■ **WHAT YOU WILL DO**: Reproduce the listing below verbatim, omitting the pictures.

Start of MATERIAL PROVIDED

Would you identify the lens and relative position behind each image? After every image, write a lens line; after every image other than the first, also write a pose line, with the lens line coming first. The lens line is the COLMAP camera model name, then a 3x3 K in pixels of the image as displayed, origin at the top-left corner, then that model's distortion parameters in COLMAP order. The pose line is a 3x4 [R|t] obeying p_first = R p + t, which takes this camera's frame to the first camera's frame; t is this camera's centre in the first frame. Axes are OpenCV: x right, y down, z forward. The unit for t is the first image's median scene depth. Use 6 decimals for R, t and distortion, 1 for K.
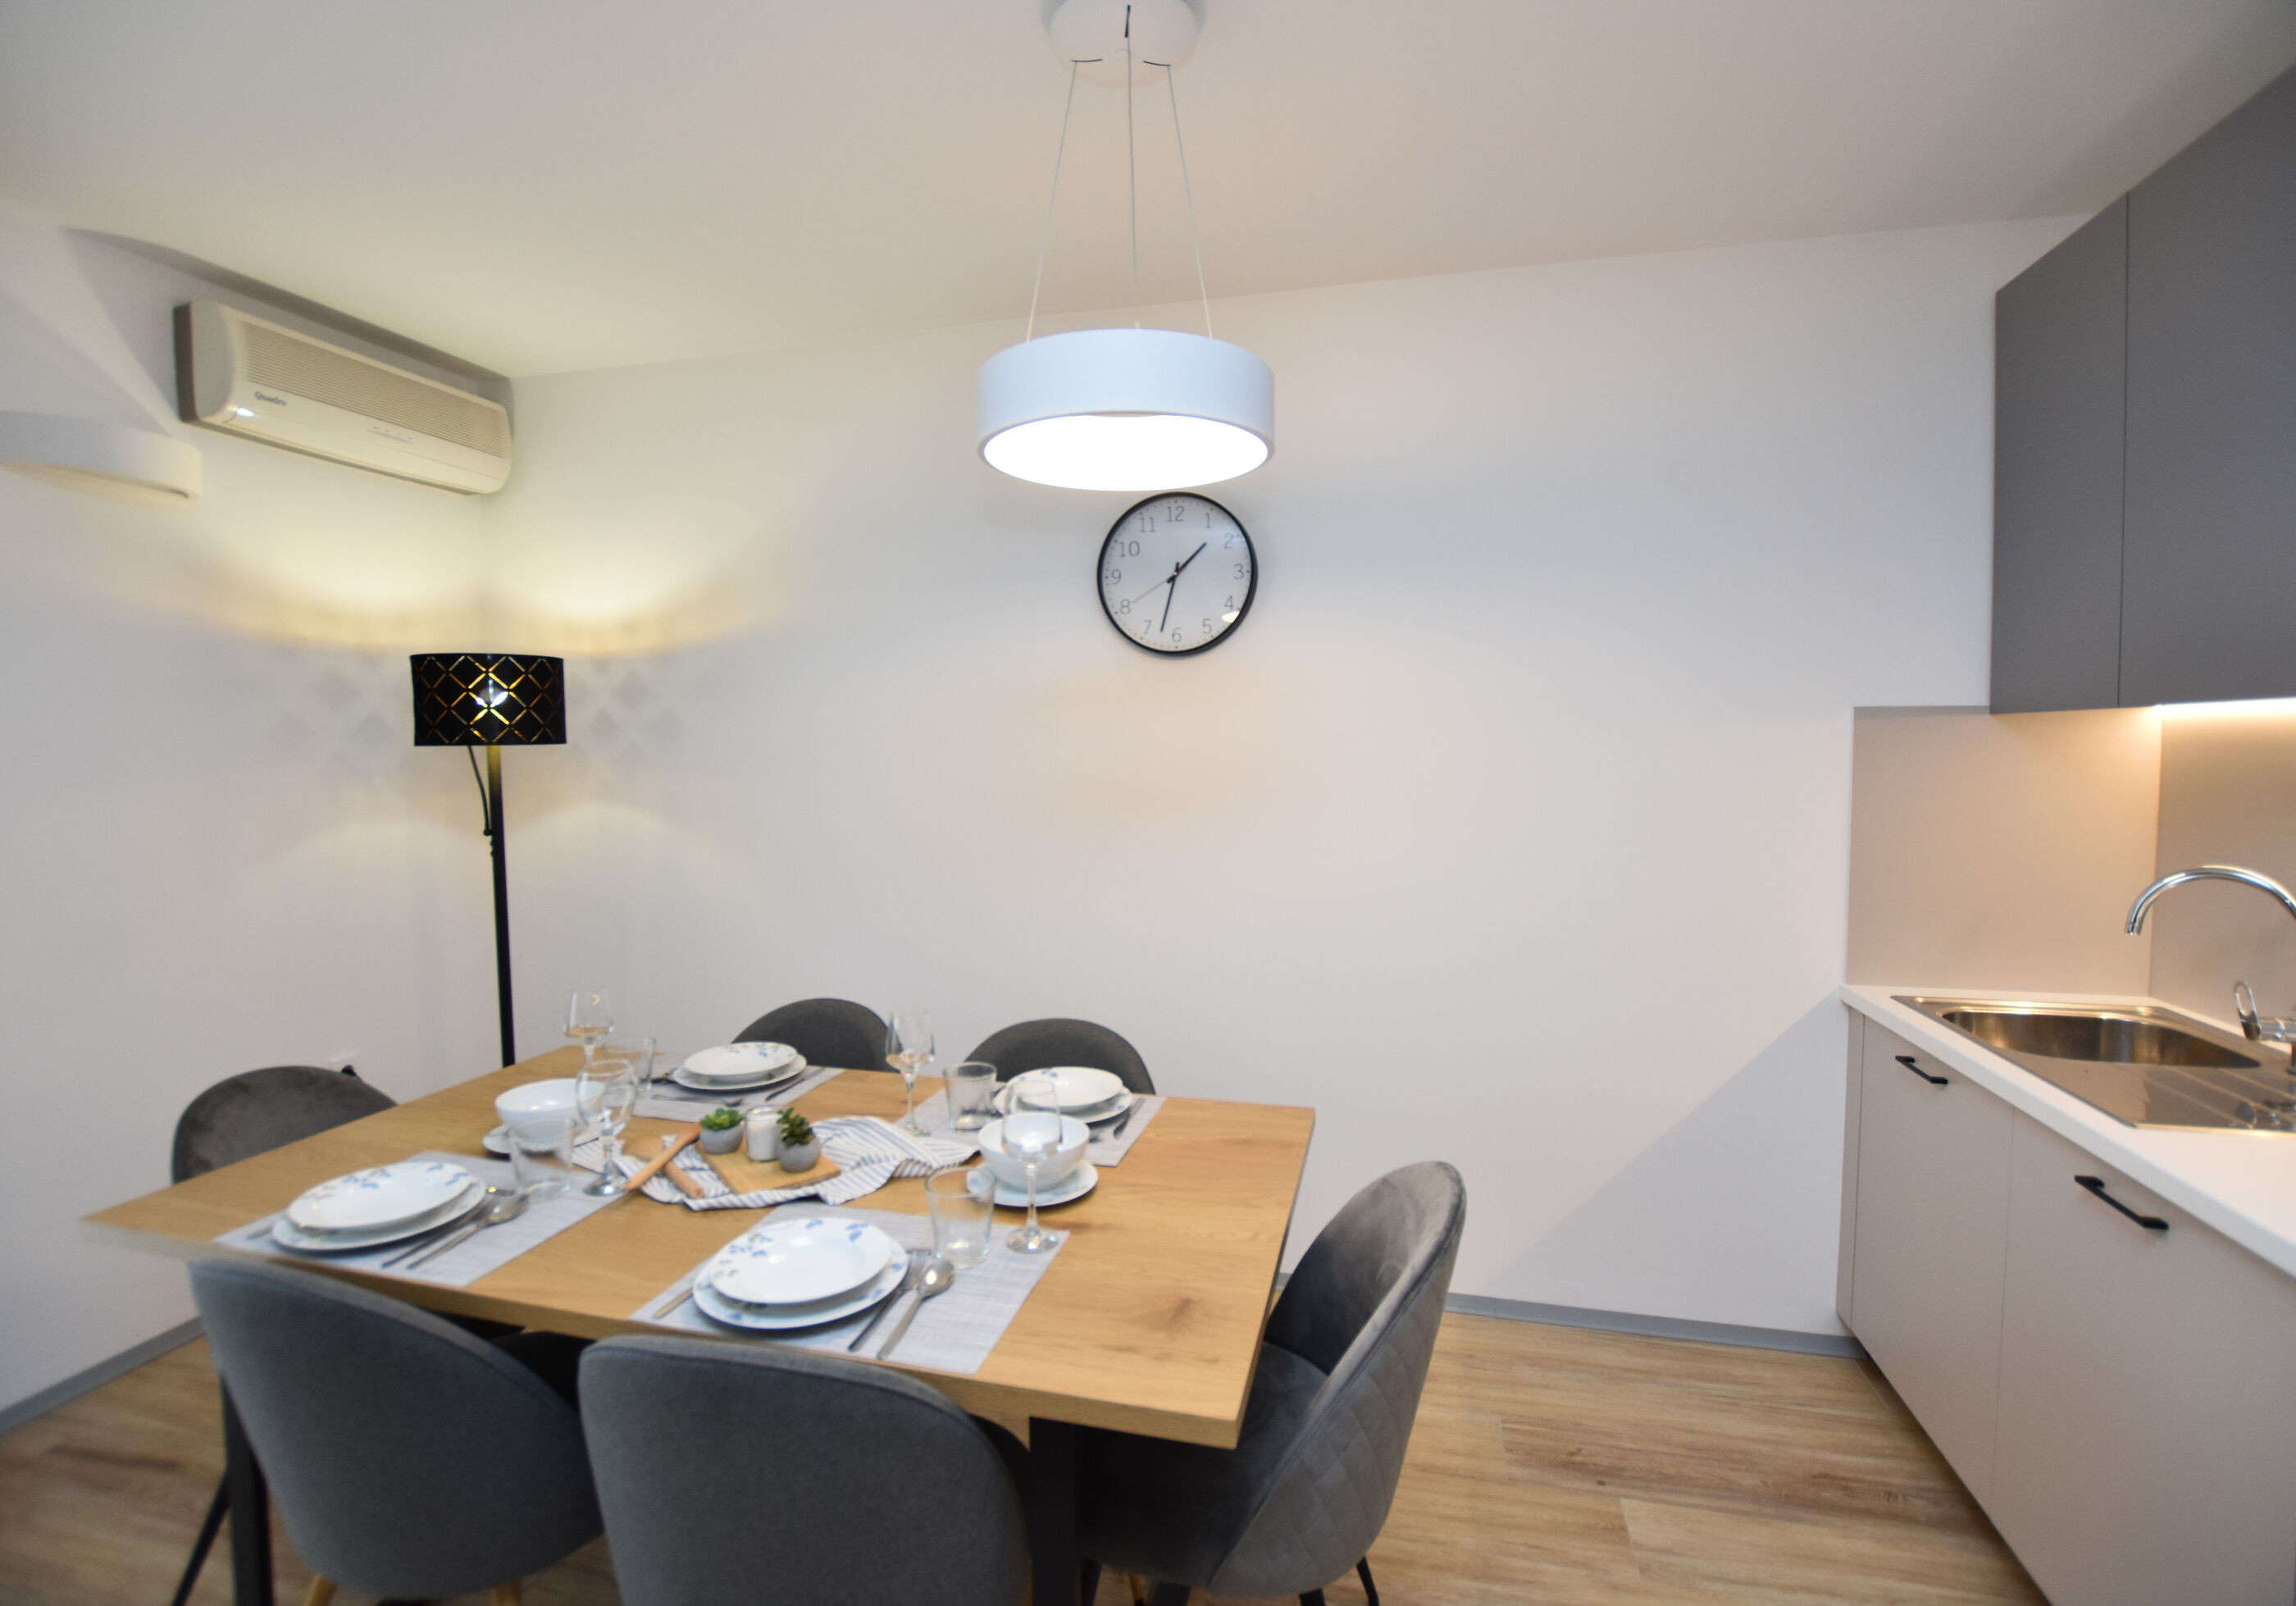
lens RADIAL K [[1060.8, 0, 1138.0], [0, 1060.8, 797.2], [0, 0, 1]] dist [-0.027643, 0.001560]
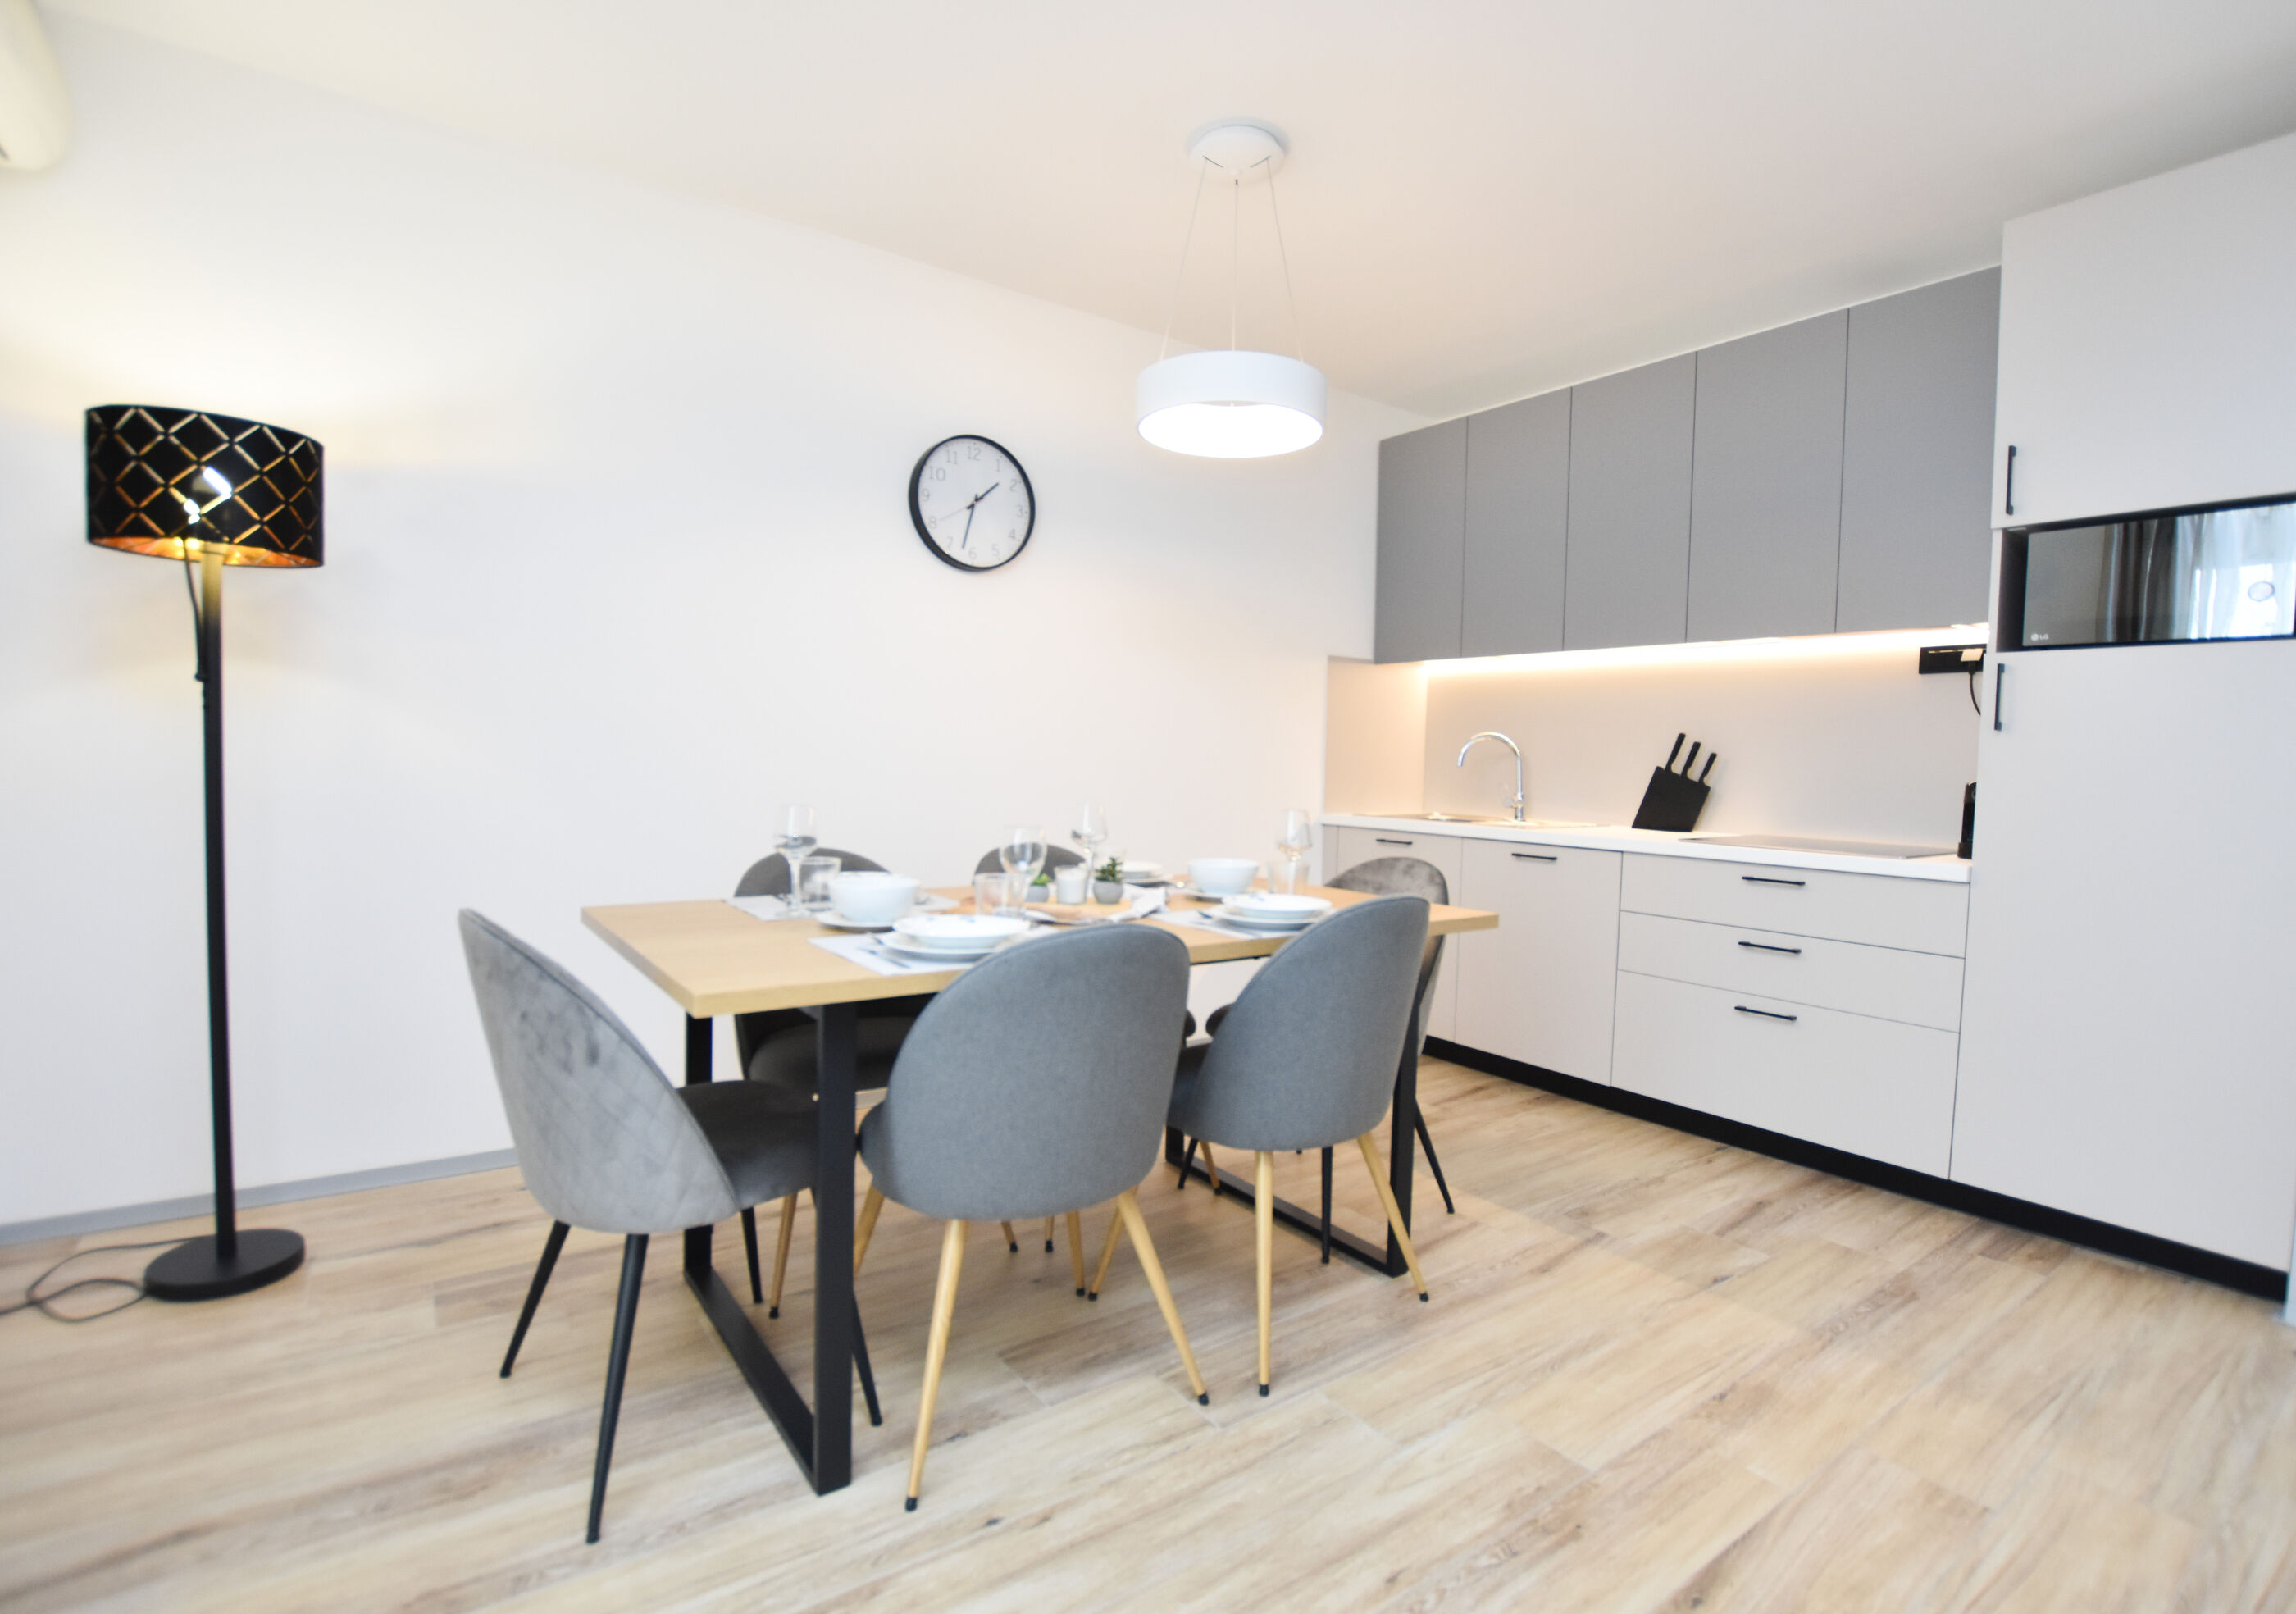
lens RADIAL K [[1089.1, 0, 1180.8], [0, 1089.1, 811.1], [0, 0, 1]] dist [-0.024137, -0.001484]
pose [[0.622366, -0.020505, 0.782458, -0.827897], [0.016821, 0.999776, 0.012821, 0.135281], [-0.782546, 0.005182, 0.622571, 0.043953]]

End of MATERIAL PROVIDED

■ **SOLVED EXERCISE**:
Would you identify the lens and relative position behind each image? After every image, write a lens line; after every image other than the first, also write a pose line, with the lens line coming first. The lens line is the COLMAP camera model name, then a 3x3 K in pixels of the image as displayed, origin at the top-left corner, then that model's distortion parameters in COLMAP order. The pose line is a 3x4 [R|t] obeying p_first = R p + t, which takes this camera's frame to the first camera's frame; t is this camera's centre in the first frame. Axes are OpenCV: x right, y down, z forward. The unit for t is the first image's median scene depth. Use 6 decimals for R, t and distortion, 1 for K.
lens RADIAL K [[1060.8, 0, 1138.0], [0, 1060.8, 797.2], [0, 0, 1]] dist [-0.027643, 0.001560]
lens RADIAL K [[1089.1, 0, 1180.8], [0, 1089.1, 811.1], [0, 0, 1]] dist [-0.024137, -0.001484]
pose [[0.622366, -0.020505, 0.782458, -0.827897], [0.016821, 0.999776, 0.012821, 0.135281], [-0.782546, 0.005182, 0.622571, 0.043953]]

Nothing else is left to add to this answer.